Simple Workflow You Can Repeat
If you keep a small routine, you won’t have to rebuild citations when you write the final draft.
- Open the video page and copy the share URL.
- Write down the creator name exactly as shown.
- Copy the full title and keep its spelling and punctuation.
- Grab the posted date. If there isn’t one, plan on “n.d.” plus an access date.
- Pick your Chicago system, then build the first full citation.
- Create your short form right under it, so your later notes stay fast.
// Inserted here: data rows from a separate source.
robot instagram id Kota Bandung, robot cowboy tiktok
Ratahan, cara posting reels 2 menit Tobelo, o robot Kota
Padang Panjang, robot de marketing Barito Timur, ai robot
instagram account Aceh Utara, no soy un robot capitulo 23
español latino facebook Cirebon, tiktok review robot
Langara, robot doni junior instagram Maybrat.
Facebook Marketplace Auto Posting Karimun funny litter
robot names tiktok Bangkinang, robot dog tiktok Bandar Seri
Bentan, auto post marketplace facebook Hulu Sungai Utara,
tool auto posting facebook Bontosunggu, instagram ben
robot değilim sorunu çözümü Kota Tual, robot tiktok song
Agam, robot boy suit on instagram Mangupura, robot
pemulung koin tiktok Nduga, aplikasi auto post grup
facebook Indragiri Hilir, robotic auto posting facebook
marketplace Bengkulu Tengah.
If you’re writing about citation rules and you need the phrase itself in your text, you can write: “In how to cite a video chicago style, the author and date come from the video’s creator and posted year.” Use that kind of line sparingly, then let the citations do their job.
One last tip: place the note number right after the quoted words or the claim you took from the video, not after the nearest heading. That keeps your reader from hunting for what the note is tied to. When you follow these steps, how to cite a video chicago stops feeling fuzzy and starts feeling like a set of repeatable moves.